The tiler has returned and pulled up 19 tiles - all off which were virtually clean, as in no glue had adhered to the tile, and has relaid. A few weeks later a further 17 have failed - at which point we are nearly half of the space.

Does anyone have any advice as to what would be the best way forward. We are pleased he has offered to come back again, but each time he lifts the tiles, we get small chips etc, and the floor is starting to look tired already, not to mention the dusk from angle grinding out all the grout.

Would his insurance cover him against adhesive failure? I'd rather not go down the court route, but equally having laid £3k worth of tiles, we are not best pleased!

Thank you
 
Do you know if the tiler back buttered the tile? Its common practice now on tiles that size. Only reason i say this as the tiles came up clean.
 
Yeah it sounds like either the wrong adhesive was used (needed a flexible one perhaps, that has more grip), or the tiles were dirty/dusty and not cleaned, or the adhesive mix was too dry, or water added to it once originally mixed which weakens a cement-based adhesive. Orrrrr - just a simple case of not back-buttering (so skimming the back of the tile as well as spreading adhesive on the floor)

Important question: WHICH ADHESIVE BRAND WAS USED, and what make of that brand? Did he mix it (so powder) or buy it in a tub? You got any of the bags lying around anywhere to check for us?
 
Morning all,

Thank you for your comments.

  • No - he did not back butter the tiles
  • The tiles were brand new, in box, so there shouldn't be dirty/dusty
  • Skirting was off, and small 10mm gap has been left around the edge for expansion
  • The floor in the old kitchen is solid concrete, the new area was a sand and cement screed, and a levelling screed was applied to blend the two. He also sealed the floor prior to tiling, I assume to reduce the absorption - though the glue has adhered very well to the floor, just not bonded to the tile.

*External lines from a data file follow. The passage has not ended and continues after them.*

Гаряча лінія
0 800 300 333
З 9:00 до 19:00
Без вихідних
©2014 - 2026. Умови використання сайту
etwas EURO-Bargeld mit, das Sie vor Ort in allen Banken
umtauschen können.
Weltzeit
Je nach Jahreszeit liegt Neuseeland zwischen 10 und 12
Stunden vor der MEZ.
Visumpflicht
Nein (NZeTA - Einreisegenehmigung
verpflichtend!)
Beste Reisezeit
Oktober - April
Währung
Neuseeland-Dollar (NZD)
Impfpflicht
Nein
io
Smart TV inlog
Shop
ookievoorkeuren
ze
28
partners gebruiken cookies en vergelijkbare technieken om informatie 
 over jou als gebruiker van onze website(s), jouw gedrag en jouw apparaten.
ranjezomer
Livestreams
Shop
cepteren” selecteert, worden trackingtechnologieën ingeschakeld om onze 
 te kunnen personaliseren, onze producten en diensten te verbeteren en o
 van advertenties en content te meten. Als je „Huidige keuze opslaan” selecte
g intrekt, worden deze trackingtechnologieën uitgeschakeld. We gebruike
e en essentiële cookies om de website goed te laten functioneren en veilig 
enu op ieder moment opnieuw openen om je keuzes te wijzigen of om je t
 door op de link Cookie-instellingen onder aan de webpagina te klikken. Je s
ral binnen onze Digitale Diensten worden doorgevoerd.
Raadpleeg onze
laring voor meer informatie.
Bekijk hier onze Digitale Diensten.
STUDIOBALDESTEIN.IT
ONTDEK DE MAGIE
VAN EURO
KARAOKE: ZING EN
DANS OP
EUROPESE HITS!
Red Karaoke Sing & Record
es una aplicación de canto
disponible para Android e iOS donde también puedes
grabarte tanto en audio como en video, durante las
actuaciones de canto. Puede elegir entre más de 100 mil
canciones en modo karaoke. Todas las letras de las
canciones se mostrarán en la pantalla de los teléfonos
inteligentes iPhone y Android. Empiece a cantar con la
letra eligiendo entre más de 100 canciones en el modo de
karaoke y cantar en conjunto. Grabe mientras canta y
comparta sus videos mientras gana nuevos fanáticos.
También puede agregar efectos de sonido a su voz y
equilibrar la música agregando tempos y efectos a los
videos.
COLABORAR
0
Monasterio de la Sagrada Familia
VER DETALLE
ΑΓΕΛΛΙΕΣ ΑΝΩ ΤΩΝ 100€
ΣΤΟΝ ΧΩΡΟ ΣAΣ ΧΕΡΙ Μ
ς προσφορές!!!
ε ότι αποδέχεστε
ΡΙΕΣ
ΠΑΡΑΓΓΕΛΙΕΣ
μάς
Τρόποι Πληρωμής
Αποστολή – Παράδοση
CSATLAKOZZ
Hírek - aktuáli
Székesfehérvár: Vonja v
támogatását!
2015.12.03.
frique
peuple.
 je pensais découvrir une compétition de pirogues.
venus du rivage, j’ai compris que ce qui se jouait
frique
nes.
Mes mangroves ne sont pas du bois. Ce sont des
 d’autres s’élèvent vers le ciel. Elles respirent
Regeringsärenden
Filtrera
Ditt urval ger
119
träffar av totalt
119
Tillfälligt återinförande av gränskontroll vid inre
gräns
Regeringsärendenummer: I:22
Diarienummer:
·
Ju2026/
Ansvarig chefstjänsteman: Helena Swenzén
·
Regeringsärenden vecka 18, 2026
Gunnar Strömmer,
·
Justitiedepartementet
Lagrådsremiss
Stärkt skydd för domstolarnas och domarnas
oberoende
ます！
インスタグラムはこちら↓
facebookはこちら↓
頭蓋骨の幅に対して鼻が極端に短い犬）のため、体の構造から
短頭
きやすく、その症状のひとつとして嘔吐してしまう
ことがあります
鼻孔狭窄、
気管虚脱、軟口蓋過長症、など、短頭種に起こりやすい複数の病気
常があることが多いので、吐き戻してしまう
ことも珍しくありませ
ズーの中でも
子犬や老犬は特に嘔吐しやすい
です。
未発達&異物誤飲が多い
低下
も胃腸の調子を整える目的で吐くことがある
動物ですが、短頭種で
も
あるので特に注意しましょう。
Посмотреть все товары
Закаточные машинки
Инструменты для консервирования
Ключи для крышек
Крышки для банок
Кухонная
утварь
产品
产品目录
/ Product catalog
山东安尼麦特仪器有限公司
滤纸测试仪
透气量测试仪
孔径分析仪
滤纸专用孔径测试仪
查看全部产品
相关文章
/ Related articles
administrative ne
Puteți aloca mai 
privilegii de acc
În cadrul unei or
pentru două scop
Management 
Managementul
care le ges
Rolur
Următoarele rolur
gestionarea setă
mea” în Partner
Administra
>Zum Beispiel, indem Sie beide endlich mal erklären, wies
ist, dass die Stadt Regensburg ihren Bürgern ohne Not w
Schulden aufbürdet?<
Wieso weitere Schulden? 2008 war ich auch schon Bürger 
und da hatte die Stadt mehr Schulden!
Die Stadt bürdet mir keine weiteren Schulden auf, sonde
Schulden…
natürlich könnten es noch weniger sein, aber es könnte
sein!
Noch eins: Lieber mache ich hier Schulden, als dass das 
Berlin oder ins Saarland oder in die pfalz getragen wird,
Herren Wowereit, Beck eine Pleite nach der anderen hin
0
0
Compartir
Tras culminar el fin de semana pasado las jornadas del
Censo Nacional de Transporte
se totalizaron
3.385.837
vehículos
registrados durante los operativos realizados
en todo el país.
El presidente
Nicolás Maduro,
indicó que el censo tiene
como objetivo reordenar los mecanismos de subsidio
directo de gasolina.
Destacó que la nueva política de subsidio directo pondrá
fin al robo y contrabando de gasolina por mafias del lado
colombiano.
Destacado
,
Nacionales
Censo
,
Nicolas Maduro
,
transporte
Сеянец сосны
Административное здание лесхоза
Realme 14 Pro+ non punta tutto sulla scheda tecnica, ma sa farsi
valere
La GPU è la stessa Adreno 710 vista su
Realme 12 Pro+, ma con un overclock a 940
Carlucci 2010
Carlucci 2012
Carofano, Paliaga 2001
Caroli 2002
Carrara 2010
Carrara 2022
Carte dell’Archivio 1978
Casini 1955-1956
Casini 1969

The adhesive is an interesting one. He used Topps rapid set, as it we were in lockdown and that was all he had available. He usually uses Bal and is kicking himself he didn't hold out for it to come back in stock.

The new tiles he has now laid are with Bal, and so far, are holding up well.

He is taking it up with Topps as to the possible failing of the glue, which I hope he gets somewhere with - I guess the big question is, is this poor workmanship, poor product, poor luck! - and do we have any redress?

Thank you all again - all very helpful.
 
I could understand this if the tiles were failing across the joint, however they are failing mostly in the walkways where there is foot traffic, and this is a combination of the old concrete slab and new sand and cement screed floor.

Where the two floors join a levelling screed was applied - though they have failed across this area too.

Will try and upload some photos shortly.
 
I'm going with poor technique, what was the weather at the time as if using rapid set im guessing the adhesive was going off too quickly. Even then not back buttering them is stupid
 
The tiles, although brand new (and mainly when brand new) tend to have transit wax on or biscuit dust from manufacturing.

Stones often need sealing. Ceramics sometimes need wiping. Porous tiles skimming to fill the holes.

Just because they're new it doesn't mean you can get 'em straight out the box and whack 'em down.

But as said above, the screed having no expansion joint where the two meet means if ones moving when the other isn't, the lateral forces can pop the tiles up. It wont be on the joint. Can be anywhere where the weak point in the tiling is. But the forces occur due to the lack of expansion joint.

Or so I believe. I'm not a tiler these days. 😉

Wrong adhesive used perhaps IMO.

Did you get a few tiling quotes in? Is this person who did the job an actual tiler? Do they have a good reputation and / or qualifications or anything?

I doubt you'd win in court if you were trying to sue somebody who isn't a tiler that you got in to do tiling.